◆ Text section
***

R: Extract all ICD codes from a character vector

icd_parse {ICD10gm}

R Documentation

Extract all ICD codes from a character vector

Description

An ICD code consists of, at a minimum, a three digit ICD-10 code (i.e. one upper-case letter followed by two digits). This may optionally be followed by a two digit subcode, selected punctuation symbols (cross "*", dagger "U2020" or exclamation mark "!"). Both the period separating the three-digit code from the subcode, and the hyphen indicating an "incomplete" subcode, are optional. Finally, in the ambulatory system, an additional letter G, V, Z or A may be appended to signify the status ("security") of the diagnosis.

Usage

icd_parse(str, type = "bounded", bind_rows = TRUE)

Arguments

`str`	Character vector from which to extract all ICD codes
`type`	A character string determining how strictly matching should be performed. This must be one of "strict" (`str` contains a ICD code with no extraneous characters), `bounded` (`str` contains an ICD code with a word boundary on both sides) or `weak` (ICD codes are extracted even if they are contained within a word, e.g. "E10Diabetes" would return "E10"). Default: `bounded`.

***

◆ Stored data entries
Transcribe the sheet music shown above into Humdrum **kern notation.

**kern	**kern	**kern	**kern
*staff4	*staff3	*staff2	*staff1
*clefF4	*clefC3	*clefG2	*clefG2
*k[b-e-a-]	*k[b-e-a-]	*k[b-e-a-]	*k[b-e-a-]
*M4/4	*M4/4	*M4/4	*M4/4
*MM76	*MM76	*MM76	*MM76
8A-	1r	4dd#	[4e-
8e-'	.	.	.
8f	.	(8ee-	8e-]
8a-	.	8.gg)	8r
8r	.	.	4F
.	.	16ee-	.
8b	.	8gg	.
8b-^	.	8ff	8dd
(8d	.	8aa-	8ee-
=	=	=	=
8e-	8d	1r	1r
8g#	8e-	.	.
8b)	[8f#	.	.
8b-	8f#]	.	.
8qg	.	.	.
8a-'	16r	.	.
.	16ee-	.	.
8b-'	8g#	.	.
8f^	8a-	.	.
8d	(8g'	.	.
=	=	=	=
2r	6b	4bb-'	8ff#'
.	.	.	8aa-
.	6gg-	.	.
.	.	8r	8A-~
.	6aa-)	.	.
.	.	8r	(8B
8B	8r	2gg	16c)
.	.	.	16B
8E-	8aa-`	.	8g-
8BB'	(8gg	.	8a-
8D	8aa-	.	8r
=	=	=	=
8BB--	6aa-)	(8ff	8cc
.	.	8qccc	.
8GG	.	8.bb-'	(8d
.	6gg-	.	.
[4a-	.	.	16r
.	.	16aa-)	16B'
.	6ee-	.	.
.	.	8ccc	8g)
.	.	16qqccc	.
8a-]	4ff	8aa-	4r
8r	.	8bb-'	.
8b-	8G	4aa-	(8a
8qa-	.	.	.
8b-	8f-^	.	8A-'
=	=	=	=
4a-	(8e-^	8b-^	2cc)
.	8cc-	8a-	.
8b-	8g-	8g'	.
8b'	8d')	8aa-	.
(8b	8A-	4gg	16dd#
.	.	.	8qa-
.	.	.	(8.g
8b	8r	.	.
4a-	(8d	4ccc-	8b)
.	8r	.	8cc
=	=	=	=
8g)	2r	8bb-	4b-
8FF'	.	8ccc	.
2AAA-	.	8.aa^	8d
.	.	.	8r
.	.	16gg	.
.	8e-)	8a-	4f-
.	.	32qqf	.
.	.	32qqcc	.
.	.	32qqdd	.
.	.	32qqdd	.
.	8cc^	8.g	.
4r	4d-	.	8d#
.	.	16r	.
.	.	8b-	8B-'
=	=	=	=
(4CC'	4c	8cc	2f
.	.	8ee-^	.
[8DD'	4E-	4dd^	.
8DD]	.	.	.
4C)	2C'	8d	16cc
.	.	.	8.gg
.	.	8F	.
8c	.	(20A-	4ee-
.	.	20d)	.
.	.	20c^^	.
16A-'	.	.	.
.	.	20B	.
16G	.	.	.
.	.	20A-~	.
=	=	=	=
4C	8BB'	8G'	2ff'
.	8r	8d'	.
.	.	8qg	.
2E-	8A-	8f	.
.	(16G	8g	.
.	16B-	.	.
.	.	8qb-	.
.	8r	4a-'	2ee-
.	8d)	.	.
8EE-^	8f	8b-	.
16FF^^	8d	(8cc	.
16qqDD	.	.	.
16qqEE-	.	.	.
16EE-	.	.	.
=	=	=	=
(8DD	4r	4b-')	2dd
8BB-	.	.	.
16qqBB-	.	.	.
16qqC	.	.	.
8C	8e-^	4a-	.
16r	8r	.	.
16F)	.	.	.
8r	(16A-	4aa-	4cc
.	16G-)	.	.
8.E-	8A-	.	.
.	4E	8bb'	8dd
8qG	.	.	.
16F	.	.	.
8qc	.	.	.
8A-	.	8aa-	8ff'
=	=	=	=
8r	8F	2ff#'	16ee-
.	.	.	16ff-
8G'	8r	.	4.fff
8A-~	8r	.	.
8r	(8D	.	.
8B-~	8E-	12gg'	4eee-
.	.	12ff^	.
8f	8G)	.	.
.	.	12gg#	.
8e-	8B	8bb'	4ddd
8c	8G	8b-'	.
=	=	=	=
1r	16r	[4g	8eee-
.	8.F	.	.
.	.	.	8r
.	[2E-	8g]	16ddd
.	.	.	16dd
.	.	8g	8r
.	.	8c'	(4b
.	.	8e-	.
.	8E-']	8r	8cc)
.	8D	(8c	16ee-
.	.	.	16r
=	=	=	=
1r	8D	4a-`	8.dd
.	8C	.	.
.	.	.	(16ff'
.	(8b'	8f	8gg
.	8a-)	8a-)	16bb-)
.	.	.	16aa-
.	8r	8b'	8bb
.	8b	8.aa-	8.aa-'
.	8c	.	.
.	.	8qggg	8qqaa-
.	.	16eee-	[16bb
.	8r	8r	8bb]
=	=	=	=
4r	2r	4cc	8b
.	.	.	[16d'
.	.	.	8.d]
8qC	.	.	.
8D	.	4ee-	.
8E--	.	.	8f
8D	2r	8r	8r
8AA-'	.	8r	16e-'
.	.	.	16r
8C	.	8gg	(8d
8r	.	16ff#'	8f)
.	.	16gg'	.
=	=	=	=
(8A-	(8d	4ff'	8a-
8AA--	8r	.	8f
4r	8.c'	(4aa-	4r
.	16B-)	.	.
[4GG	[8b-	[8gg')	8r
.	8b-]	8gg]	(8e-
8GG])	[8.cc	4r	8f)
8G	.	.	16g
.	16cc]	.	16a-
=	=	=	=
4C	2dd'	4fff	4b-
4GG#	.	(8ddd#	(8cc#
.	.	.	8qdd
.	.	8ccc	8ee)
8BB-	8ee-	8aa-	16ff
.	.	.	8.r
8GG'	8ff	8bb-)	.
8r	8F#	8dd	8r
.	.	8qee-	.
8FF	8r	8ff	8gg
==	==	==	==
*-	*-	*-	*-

***

◆ Required work
A – Can you switch "subcode" to "subdivision" in the icd_parse documentation, beginning at the words "R Documentation" and stopping after "bind_rows = TRUE)"?
B – Could you pick up the icd_parse documentation after its last sentence and continue it?

◆ Numbered answers
A –
R Documentation

Extract all ICD codes from a character vector

Description

An ICD code consists of, at a minimum, a three digit ICD-10 code (i.e. one upper-case letter followed by two digits). This may optionally be followed by a two digit subdivision, selected punctuation symbols (cross "*", dagger "U2020" or exclamation mark "!"). Both the period separating the three-digit code from the subdivision, and the hyphen indicating an "incomplete" subdivision, are optional. Finally, in the ambulatory system, an additional letter G, V, Z or A may be appended to signify the status ("security") of the diagnosis.

Usage

icd_parse(str, type = "bounded", bind_rows = TRUE)

B –
`bind_rows`	logical. Whether to convert the matrix output of `stirngi::stri_match_all` to a data.frame, with additional `icd_sub` to uniquely represent the code and allow lookup of the code

Details

By default, the function returns a data.frame containing the matched codes and the standardised three digit code (icd3), subcode (icd_subcode), normcode (icd_norm) and code without period (icd_sub).

If bind_rows = FALSE, the list output of stringi::stri_match_all_regex is returned. This is particularly useful to retrieve the matches from each element of the str vector separately.

Value

data.frame (if bind_rows = TRUE) or matrix

Examples

icd_parse("E11.7")
icd_parse("Depression: F32")
icd_parse(c(
  "Backpain (M54.9) is one of the most common diagnoses in primary care",
  "Codes for chronic pain include R52.1 and F45.4"
  ))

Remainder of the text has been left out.